🤖 AI Summary
Existing automated secure code review methods suffer from limitations in precision, coverage, and evaluation completeness. To address these challenges, this paper proposes a large language model (LLM)-based hybrid prompting architecture that innovatively integrates a multi-expert prompting mechanism with a feature-driven dynamic routing algorithm. The algorithm selects the most suitable expert prompt in real time based on code semantics and security-relevant features, thereby mitigating hallucination-induced false positives. Evaluated on an internal dataset, the method achieves an F1 score of 63.98% and attains an 84% acceptance rate for generated review comments in production environments. It significantly improves detection rate, precision, and practical utility for security vulnerabilities. By enabling interpretable and robust decision-making, the approach establishes a novel paradigm for explainable, high-robustness secure code review.
📝 Abstract
Code review is an essential process to ensure the quality of software that identifies potential software issues at an early stage of software development. Among all software issues, security issues are the most important to identify, as they can easily lead to severe software crashes and service disruptions. Recent research efforts have been devoted to automated approaches to reduce the manual efforts required in the secure code review process. Despite the progress, current automated approaches on secure code review, including static analysis, deep learning models, and prompting approaches, still face the challenges of limited precision and coverage, and a lack of comprehensive evaluation.
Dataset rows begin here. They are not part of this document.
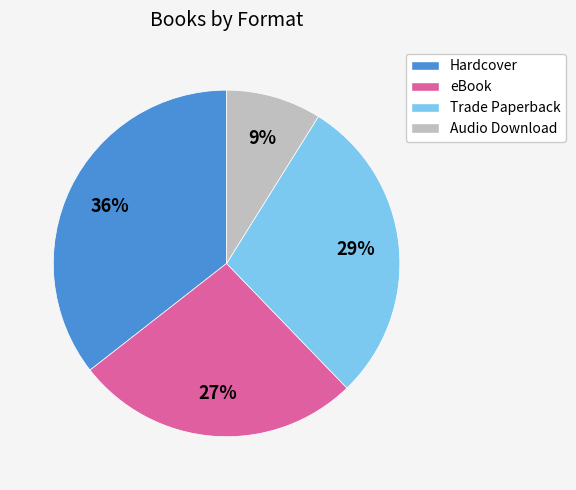

Which slice is the smallest?

Audio Download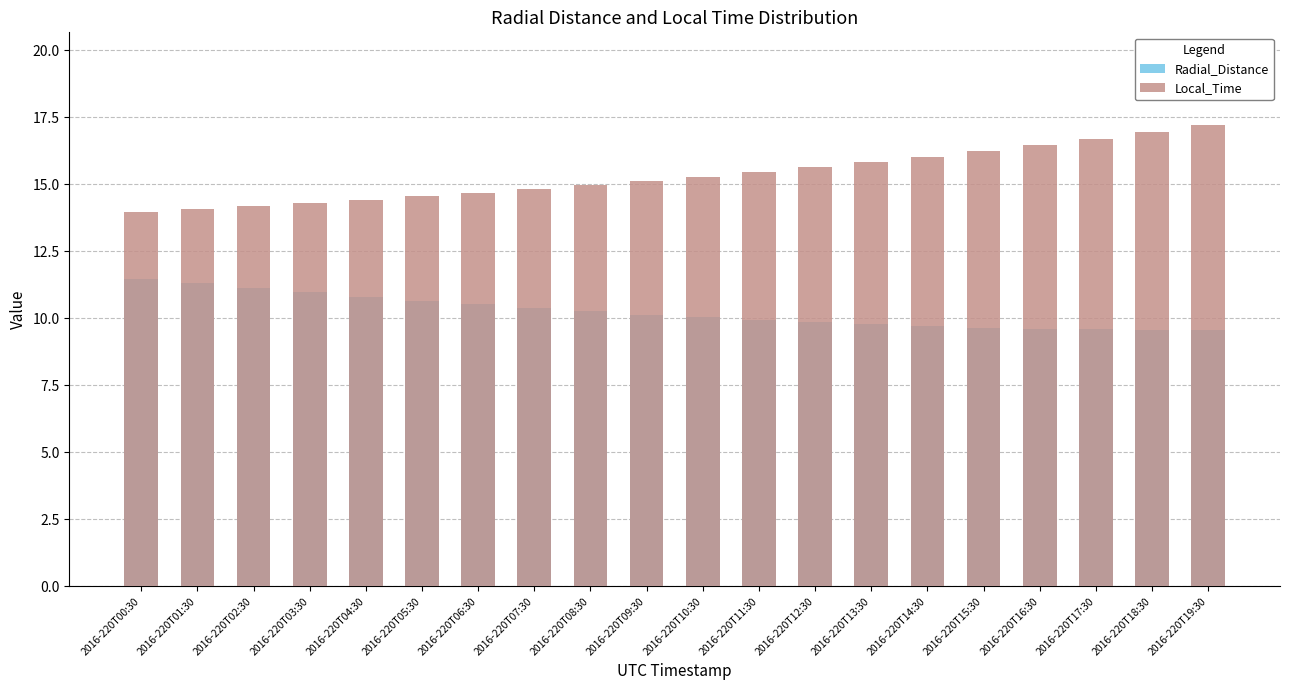

Reading right to left, extract all data points from this chart.

Radial_Distance: 2016-220T19:30=9.6	2016-220T18:30=9.6	2016-220T17:30=9.6	2016-220T16:30=9.6	2016-220T15:30=9.7	2016-220T14:30=9.7	2016-220T13:30=9.8	2016-220T12:30=9.8	2016-220T11:30=9.9	2016-220T10:30=10.0	2016-220T09:30=10.1	2016-220T08:30=10.3	2016-220T07:30=10.4	2016-220T06:30=10.5	2016-220T05:30=10.7	2016-220T04:30=10.8	2016-220T03:30=11.0	2016-220T02:30=11.1	2016-220T01:30=11.3	2016-220T00:30=11.5
Local_Time: 2016-220T19:30=17.2	2016-220T18:30=17.0	2016-220T17:30=16.7	2016-220T16:30=16.5	2016-220T15:30=16.2	2016-220T14:30=16.0	2016-220T13:30=15.8	2016-220T12:30=15.6	2016-220T11:30=15.5	2016-220T10:30=15.3	2016-220T09:30=15.1	2016-220T08:30=15.0	2016-220T07:30=14.8	2016-220T06:30=14.7	2016-220T05:30=14.6	2016-220T04:30=14.4	2016-220T03:30=14.3	2016-220T02:30=14.2	2016-220T01:30=14.1	2016-220T00:30=14.0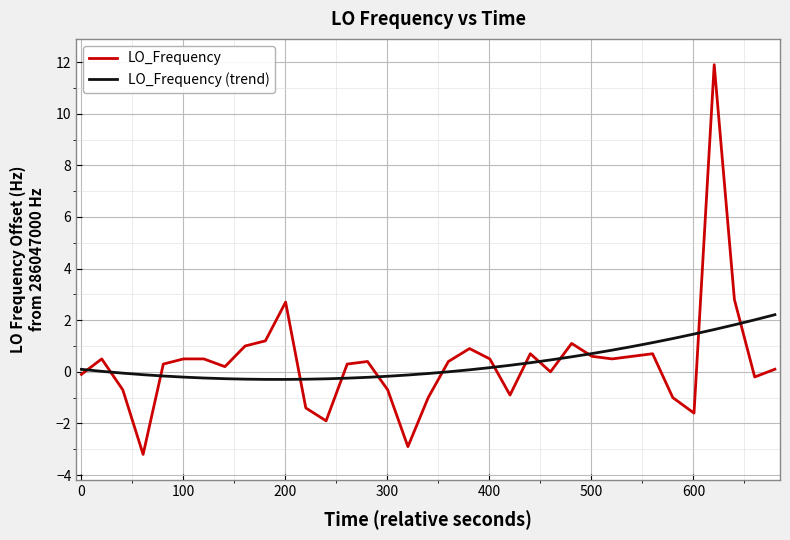

Rank the series by their maximum value, from lowest to highest.

LO_Frequency (trend), LO_Frequency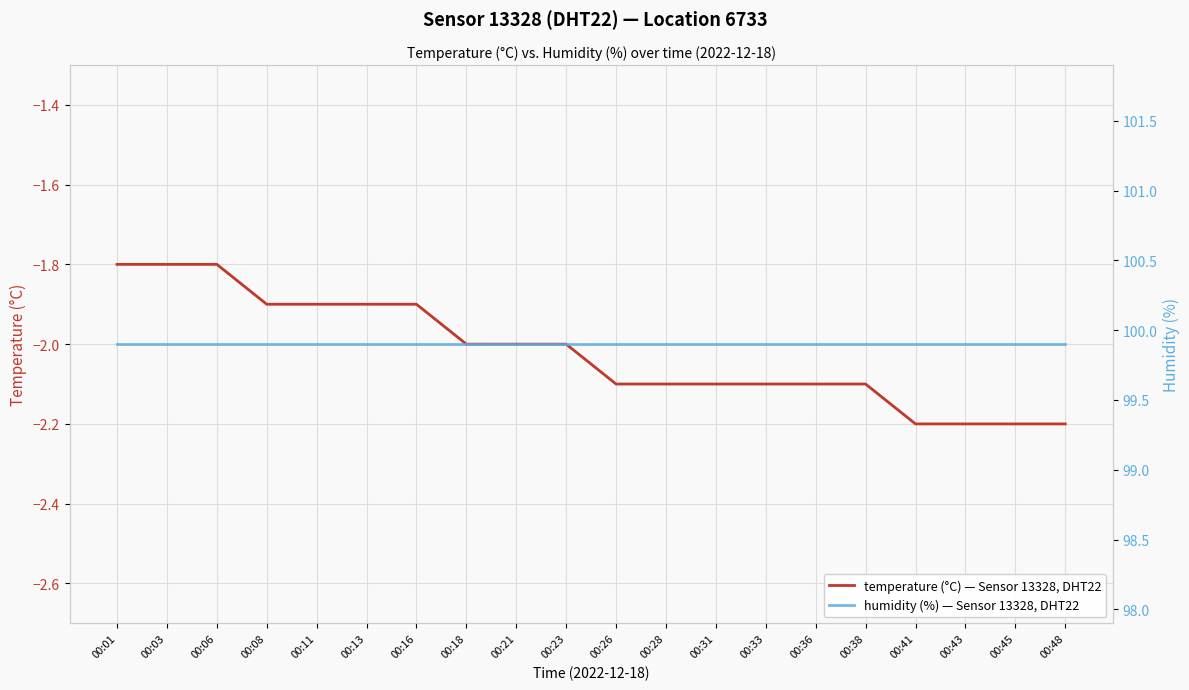

What is the value of the temperature (°C) — Sensor 13328, DHT22 point at the 17th from the left?

-2.2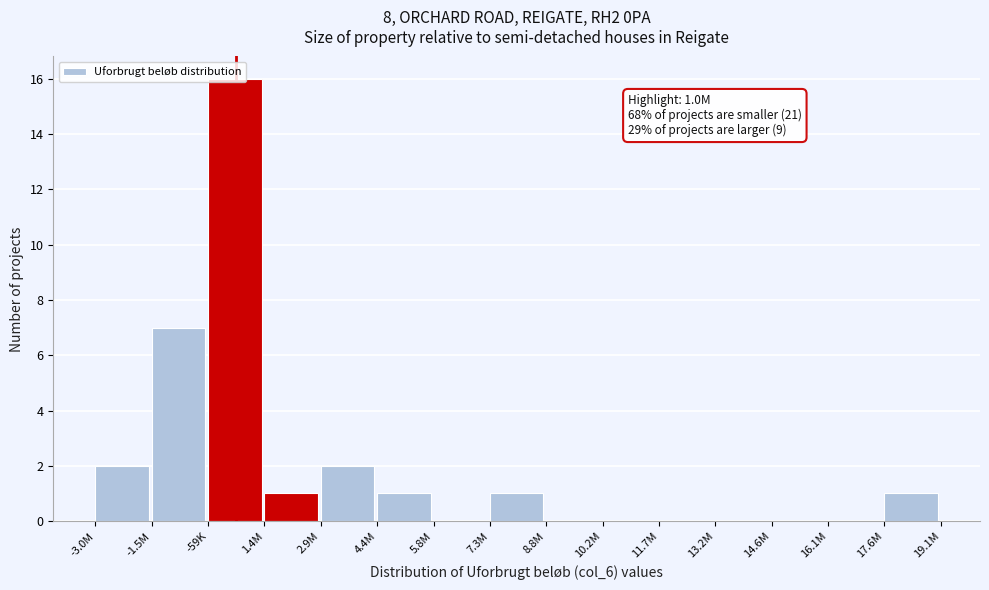

Which label corresponds to the largest value in the chart?

-59K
To mitigate these challenges, we propose iCodeReviewer, which is an automated secure code review approach based on large language models (LLMs). iCodeReviewer leverages a novel mixture-of-prompts architecture that incorporates many prompt experts to improve the coverage of security issues. Each prompt expert is a dynamic prompt pipeline to check the existence of a specific security issue. iCodeReviewer also implements an effective routing algorithm to activate only necessary prompt experts based on the code features in the input program, reducing the false positives induced by LLM hallucination. Experiment results in our internal dataset demonstrate the effectiveness of iCodeReviewer in security issue identification and localization with an F1 of 63.98%. The review comments generated by iCodeReviewer also achieve a high acceptance rate up to 84% when it is deployed in production environments.